A loud blast was heard in the Afghan capital Kabul Sunday by Agence France-Presse (AFP) journalists, hours after United States officials warned of the possibility of a terrorist attack.
A security official from the recently deposed government told AFP it was a rocket that "initial information shows hit a house."
According to The Associated Press (AP) the rocket struck a neighborhood just northwest of Kabul Hamid Karzai International Airport as the U.S. evacuation there winds down following the Taliban's lightning takeover of the country, killing a child, an Afghan police chief said.
Fears over another terror attack on Kabul were mounting across Afghanistan. Recent Daesh-affiliated suicide bombings outside the airport killed over 180 people, including 13 American soldiers.
Earlier, U.S. President Joe Biden warned that another attack was highly likely before evacuations concluded. The Pentagon said Saturday that retaliatory drone strikes had killed two "high-level" Daesh terrorists in eastern Afghanistan, but Biden warned of more attacks from the group.
"The situation on the ground continues to be extremely dangerous, and the threat of terrorist attacks on the airport remains high," Biden said. "Our commanders informed me that an attack is highly likely in the next 24-36 hours."

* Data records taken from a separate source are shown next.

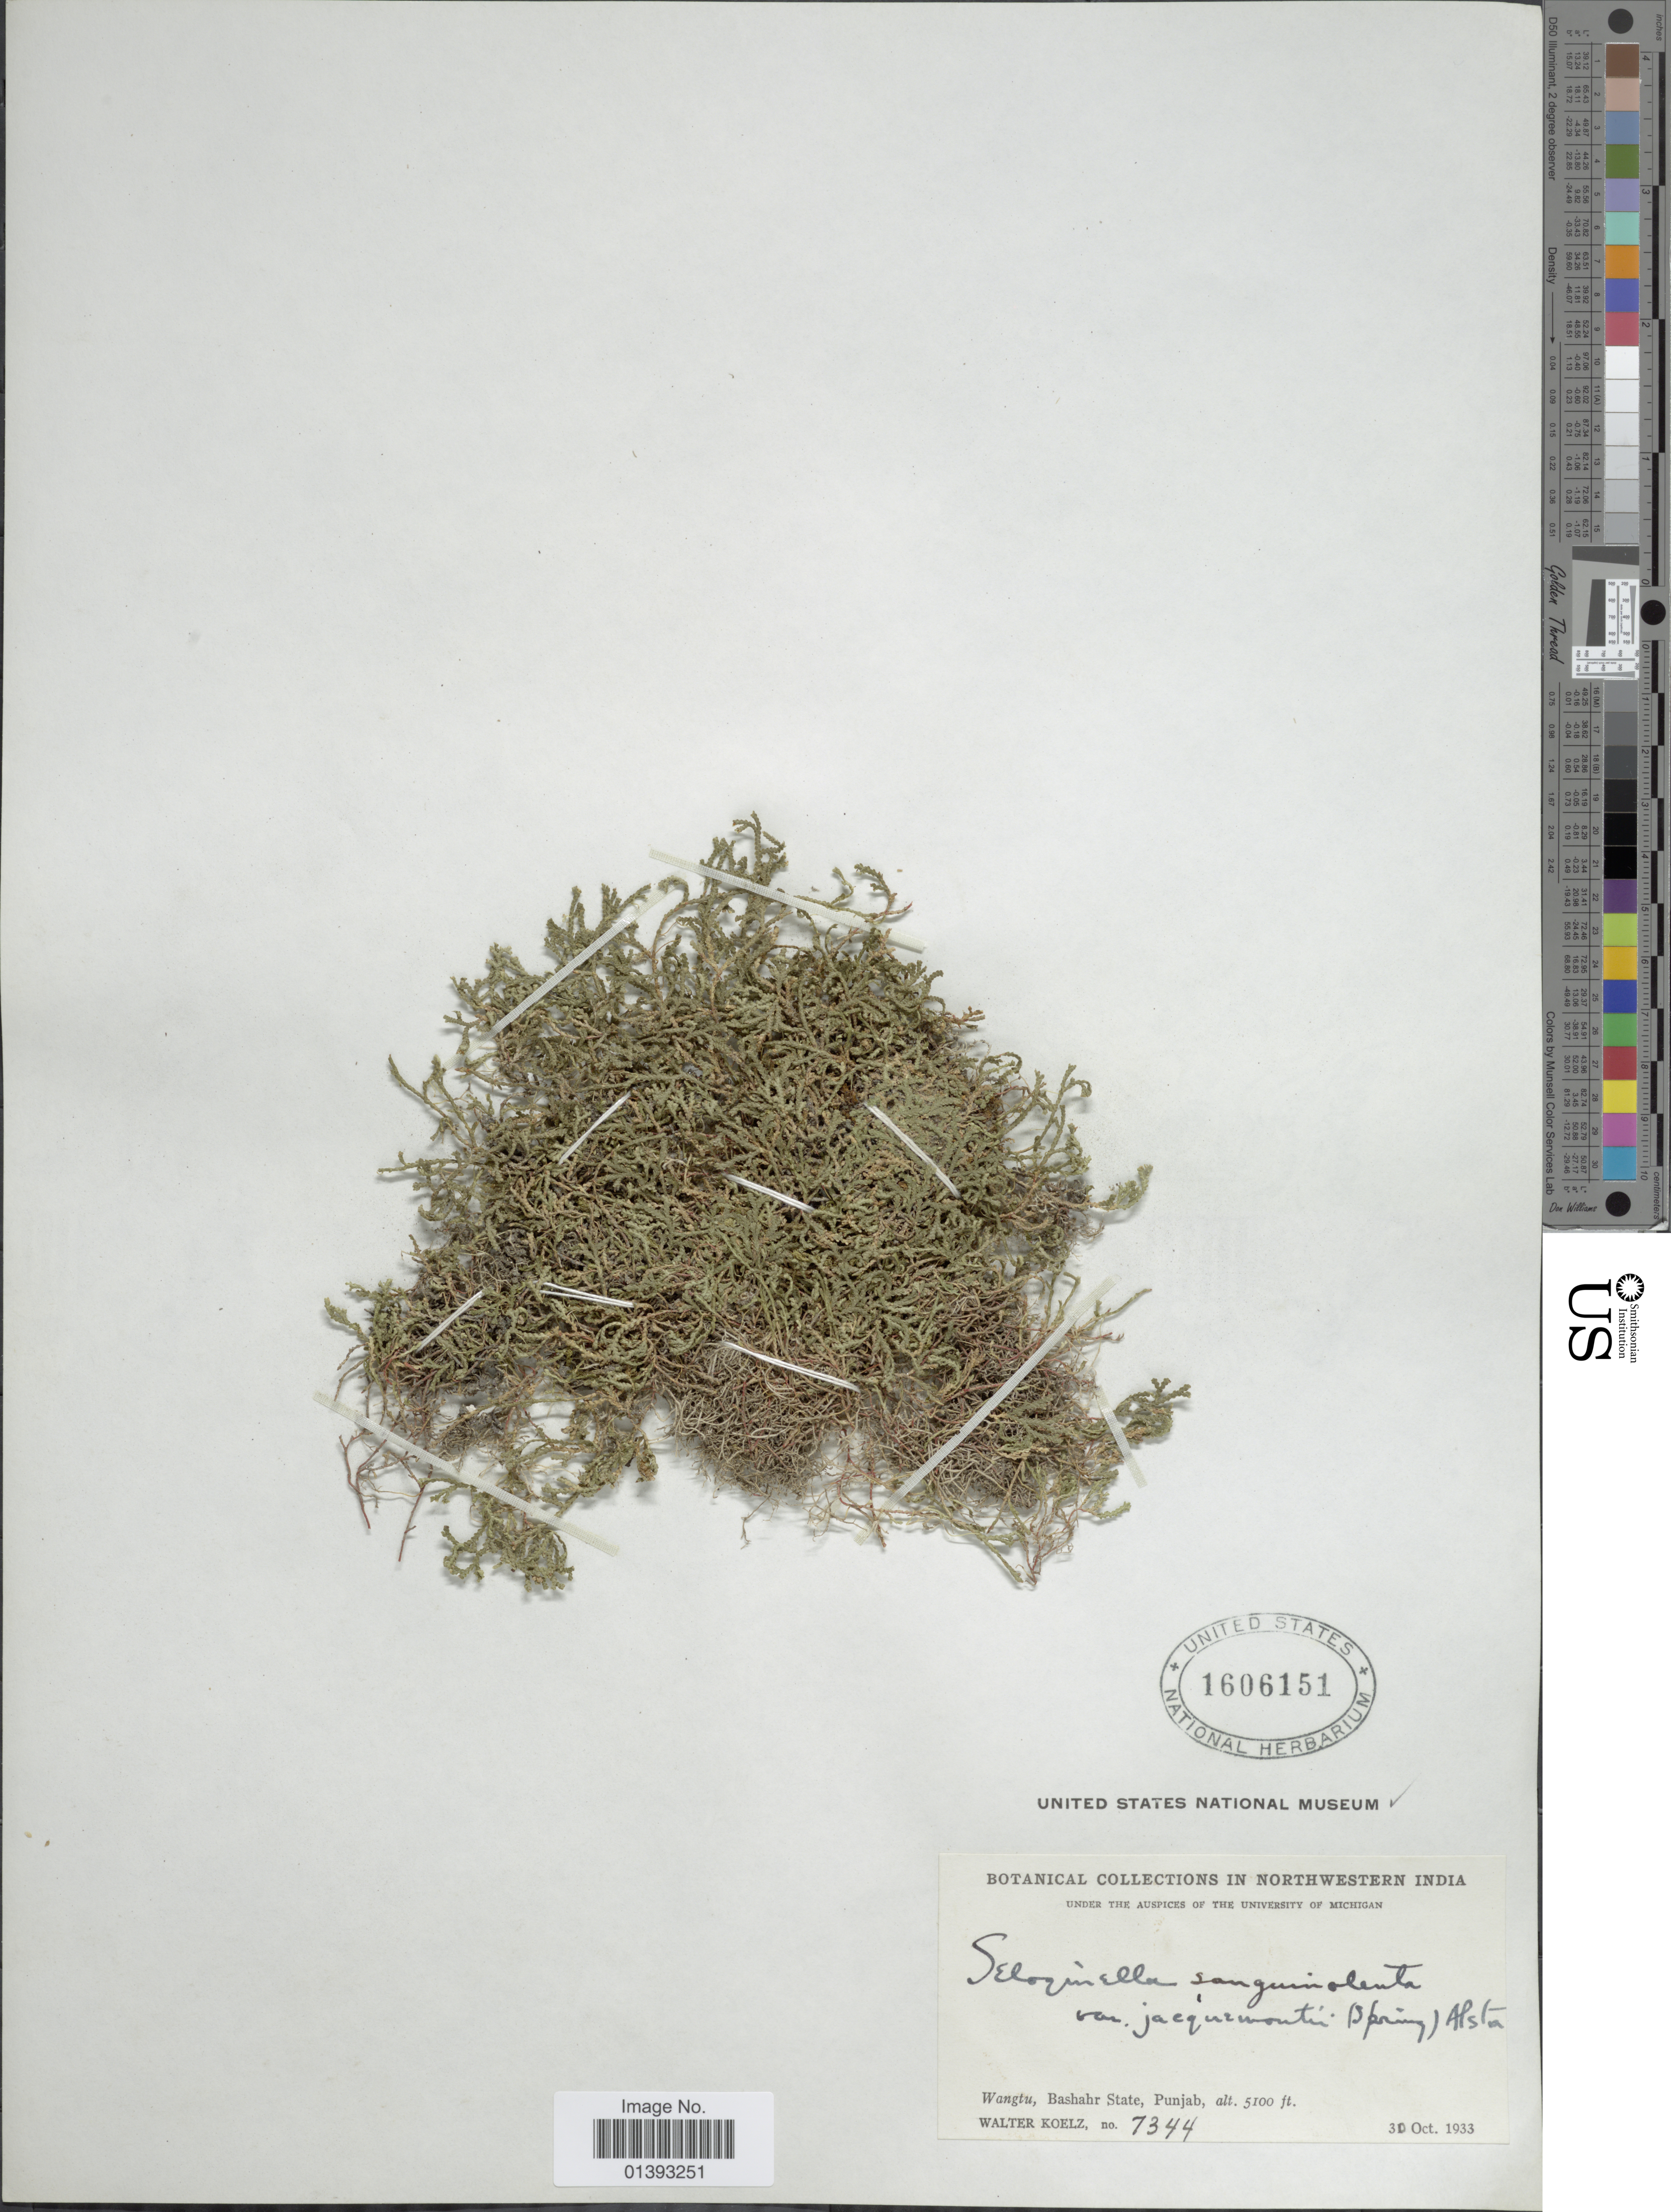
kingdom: Plantae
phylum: Tracheophyta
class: Lycopodiopsida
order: Selaginellales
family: Selaginellaceae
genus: Selaginella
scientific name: Selaginella sanguinolenta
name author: (L.) Spring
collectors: W. N. Koelz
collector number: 7344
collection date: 1933-10-30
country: India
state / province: Punjab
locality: Northwestern India, Wangtu, Bashahr, Punjab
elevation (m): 1554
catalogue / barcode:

The U.S. Embassy in Kabul later released an alert warning of credible threats at specific areas of the airport, including access gates. In recent years, Daesh's Afghanistan-Pakistan chapter has been responsible for some of the deadliest attacks in those countries. They have massacred civilians at mosques, public squares, schools and even hospitals.
The Daesh attack has forced the U.S. military and the Taliban into a form of cooperation to ensure security at the airport that was unthinkable only two weeks ago. On Saturday, Taliban fighters escorted a steady stream of Afghans from buses to the main passenger terminal, handing them over to U.S. forces for evacuation.
The troops were seen throughout the civilian side of the airport grounds and annex buildings, while U.S. Marines peered at them from the passenger terminal roof. After a 20-year war, the foes were within open sight of each other, separated by just 30 meters (100 feet). Also in view of the U.S. troops were the Taliban's "Badri" special forces in American Humvees gifted to the now-vanquished Afghan army.
Taliban spokesperson Bilal Karimi tweeted that the group's fighters had already moved into parts of the military side of the airport, but the Pentagon stressed that U.S. forces retained control over the gates and the airlift. Pentagon spokesperson John Kirby said U.S. troops had started withdrawing – without saying how many were left.
More than 112,000 people have fled Afghanistan via the massive U.S.-led evacuation since the Taliban swept back into power two weeks ago, and the operation is winding down despite Western powers saying thousands may be left behind.